In 1976, at Robertson's urging, the Band broke up
after their farewell concert, known as The Last Waltz. In meetings before the
concert and as recounted in "This Wheel's on Fire," Helm was adamantly opposed
to the group disbanding. "I didn't want any part of it," he wrote. "I didn't
want to break up the band." He begrudgingly went along, but his relationship
with Robertson was never the same. After the show, Helm formed his own band,
Levon Helm and the RCO All Stars, featuring fellow legends Dr. John, Steve Cropper
and Booker T. Jones, and recorded several solo albums. Helm also ventured into
acting with an acclaimed role in 1980's "Coal Miner's Daughter," playing
Loretta
Lynn (Sissy Spacek's) father. But he couldn't leave the Band behind, and
with Danko, Manuel, and Hudson, he formed a new version of the Band in the early
'80s, recording three new studio albums with them.

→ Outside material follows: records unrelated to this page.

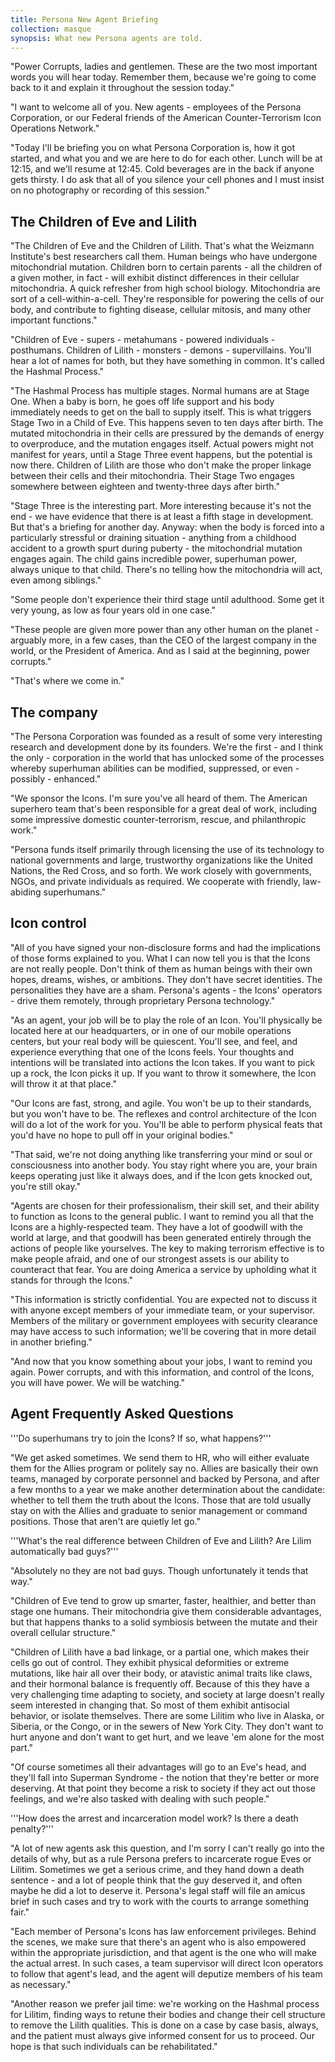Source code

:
 ```yaml
---
title: Persona New Agent Briefing
collection: masque
synopsis: What new Persona agents are told.
---
```


"Power Corrupts, ladies and gentlemen. These are the two most important words you will hear today. Remember them, because we're going to come back to it and explain it throughout the session today."

"I want to welcome all of you. New agents - employees of the Persona Corporation, or our Federal friends of the American Counter-Terrorism Icon Operations Network."

"Today I'll be briefing you on what Persona Corporation is, how it got started, and what you and we are here to do for each other. Lunch will be at 12:15, and we'll resume at 12:45. Cold beverages are in the back if anyone gets thirsty. I do ask that all of you silence your cell phones and I must insist on no photography or recording of this session."

The Children of Eve and Lilith
------------------------------

"The Children of Eve and the Children of Lilith. That's what the Weizmann Institute's best researchers call them. Human beings who have undergone mitochondrial mutation. Children born to certain parents - all the children of a given mother, in fact - will exhibit distinct differences in their cellular mitochondria. A quick refresher from high school biology. Mitochondria are sort of a cell-within-a-cell. They're responsible for powering the cells of our body, and contribute to fighting disease, cellular mitosis, and many other important functions."

"Children of Eve - supers - metahumans - powered individuals - posthumans. Children of Lilith - monsters - demons - supervillains. You'll hear a lot of names for both, but they have something in common. It's called the Hashmal Process."

"The Hashmal Process has multiple stages. Normal humans are at Stage One. When a baby is born, he goes off life support and his body immediately needs to get on the ball to supply itself. This is what triggers Stage Two in a Child of Eve. This happens seven to ten days after birth. The mutated mitochondria in their cells are pressured by the demands of energy to overproduce, and the mutation engages itself. Actual powers might not manifest for years, until a Stage Three event happens, but the potential is now there. Children of Lilith are those who don't make the proper linkage between their cells and their mitochondria. Their Stage Two engages somewhere between eighteen and twenty-three days after birth."

"Stage Three is the interesting part. More interesting because it's not the end - we have evidence that there is at least a fifth stage in development. But that's a briefing for another day. Anyway: when the body is forced into a particularly stressful or draining situation - anything from a childhood accident to a growth spurt during puberty - the mitochondrial mutation engages again. The child gains incredible power, superhuman power, always unique to that child. There's no telling how the mitochondria will act, even among siblings."

"Some people don't experience their third stage until adulthood. Some get it very young, as low as four years old in one case."

"These people are given more power than any other human on the planet - arguably more, in a few cases, than the CEO of the largest company in the world, or the President of America. And as I said at the beginning, power corrupts."

"That's where we come in."

The company
-----------

"The Persona Corporation was founded as a result of some very interesting research and development done by its founders. We're the first - and I think the only - corporation in the world that has unlocked some of the processes whereby superhuman abilities can be modified, suppressed, or even - possibly - enhanced."

"We sponsor the Icons. I'm sure you've all heard of them. The American superhero team that's been responsible for a great deal of work, including some impressive domestic counter-terrorism, rescue, and philanthropic work."

"Persona funds itself primarily through licensing the use of its technology to national governments and large, trustworthy organizations like the United Nations, the Red Cross, and so forth. We work closely with governments, NGOs, and private individuals as required. We cooperate with friendly, law-abiding superhumans."

Icon control
------------

"All of you have signed your non-disclosure forms and had the implications of those forms explained to you. What I can now tell you is that the Icons are not really people. Don't think of them as human beings with their own hopes, dreams, wishes, or ambitions. They don't have secret identities. The personalities they have are a sham. Persona's agents - the Icons' operators - drive them remotely, through proprietary Persona technology."

"As an agent, your job will be to play the role of an Icon. You'll physically be located here at our headquarters, or in one of our mobile operations centers, but your real body will be quiescent. You'll see, and feel, and experience everything that one of the Icons feels. Your thoughts and intentions will be translated into actions the Icon takes. If you want to pick up a rock, the Icon picks it up. If you want to throw it somewhere, the Icon will throw it at that place."

"Our Icons are fast, strong, and agile. You won't be up to their standards, but you won't have to be. The reflexes and control architecture of the Icon will do a lot of the work for you. You'll be able to perform physical feats that you'd have no hope to pull off in your original bodies."

"That said, we're not doing anything like transferring your mind or soul or consciousness into another body. You stay right where you are, your brain keeps operating just like it always does, and if the Icon gets knocked out, you're still okay."

"Agents are chosen for their professionalism, their skill set, and their ability to function as Icons to the general public. I want to remind you all that the Icons are a highly-respected team. They have a lot of goodwill with the world at large, and that goodwill has been generated entirely through the actions of people like yourselves. The key to making terrorism effective is to make people afraid, and one of our strongest assets is our ability to counteract that fear. You are doing America a service by upholding what it stands for through the Icons."

"This information is strictly confidential. You are expected not to discuss it with anyone except members of your immediate team, or your supervisor. Members of the military or government employees with security clearance may have access to such information; we'll be covering that in more detail in another briefing."

"And now that you know something about your jobs, I want to remind you again. Power corrupts, and with this information, and control of the Icons, you will have power. We will be watching."

Agent Frequently Asked Questions
--------------------------------

'''Do superhumans try to join the Icons? If so, what happens?'''

"We get asked sometimes. We send them to HR, who will either evaluate them for the Allies program or politely say no. Allies are basically their own teams, managed by corporate personnel and backed by Persona, and after a few months to a year we make another determination about the candidate: whether to tell them the truth about the Icons. Those that are told usually stay on with the Allies and graduate to senior management or command positions. Those that aren't are quietly let go."

'''What's the real difference between Children of Eve and Lilith? Are Lilim automatically bad guys?'''

"Absolutely no they are not bad guys. Though unfortunately it tends that way."

"Children of Eve tend to grow up smarter, faster, healthier, and better than stage one humans. Their mitochondria give them considerable advantages, but that happens thanks to a solid symbiosis between the mutate and their overall cellular structure."

"Children of Lilith have a bad linkage, or a partial one, which makes their cells go out of control. They exhibit physical deformities or extreme mutations, like hair all over their body, or atavistic animal traits like claws, and their hormonal balance is frequently off. Because of this they have a very challenging time adapting to society, and society at large doesn't really seem interested in changing that. So most of them exhibit antisocial behavior, or isolate themselves. There are some Lilitim who live in Alaska, or Siberia, or the Congo, or in the sewers of New York City. They don't want to hurt anyone and don't want to get hurt, and we leave 'em alone for the most part."

"Of course sometimes all their advantages will go to an Eve's head, and they'll fall into Superman Syndrome - the notion that they're better or more deserving. At that point they become a risk to society if they act out those feelings, and we're also tasked with dealing with such people."

'''How does the arrest and incarceration model work? Is there a death penalty?'''

"A lot of new agents ask this question, and I'm sorry I can't really go into the details of why, but as a rule Persona prefers to incarcerate rogue Eves or Lilitim. Sometimes we get a serious crime, and they hand down a death sentence - and a lot of people think that the guy deserved it, and often maybe he did a lot to deserve it. Persona's legal staff will file an amicus brief in such cases and try to work with the courts to arrange something fair."

"Each member of Persona's Icons has law enforcement privileges. Behind the scenes, we make sure that there's an agent who is also empowered within the appropriate jurisdiction, and that agent is the one who will make the actual arrest. In such cases, a team supervisor will direct Icon operators to follow that agent's lead, and the agent will deputize members of his team as necessary."

"Another reason we prefer jail time: we're working on the Hashmal process for Lilitim, finding ways to retune their bodies and change their cell structure to remove the Lilith qualities. This is done on a case by case basis, always, and the patient must always give informed consent for us to proceed. Our hope is that such individuals can be rehabilitated."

The Band continued for a while after Manuel's
suicide by hanging in 1986, but Danko's death in 1999 of heart failure ended the
Band once and for all. By then, Helm was dealing with throat cancer. After his
recovery, he began holding intimate concerts in his combination barn and studio
in Woodstock, called the Midnight Ramble, in part to pay his medical bills. The
low-key, woodsy performances became must-see shows and attracted a rock who's
who. Elvis
Costello, Natalie Merchant,
the Grateful Dead's Phil
Lesh and Donald Fagen were among the many who joined Helm and his band. The
Ramble shows led to two acclaimed Helm solo albums, one of which, 2007's "Dirt
Farmer," won a Grammy in the Best Traditional Folk category. "This go-round has
been a lot more fun," Helm told Rolling Stone in 2009. "Now I know I've got
enough voice to do it."
When the Band was inducted into the Rock and Roll Hall of Fame in 1994, Helm
didn't attend, revealing that his feud with Robertson was still on. "I thought
Levon was going to show," Robertson told Rolling Stone a few years later. "Then
that evening they said he changed his mind and wasn't going to come. And I
thought, 'Oh, God, it would have been better if he was here.'"Helm's throat cancer had taken a toll on his singing voice. Onstage and in recent interviews, his voice was sometimes strong but other times was reduced to a low rasp. But at one his last shows, in Ann Arbor on March 19 with a 13-piece band, the audience roared when he sang the Band classic "Ophelia." "I'm not the poster boy of good health," he said in an interview last year. "But I'm not doing too bad. I still got the energy to make music. As long as I can do that, I'm great."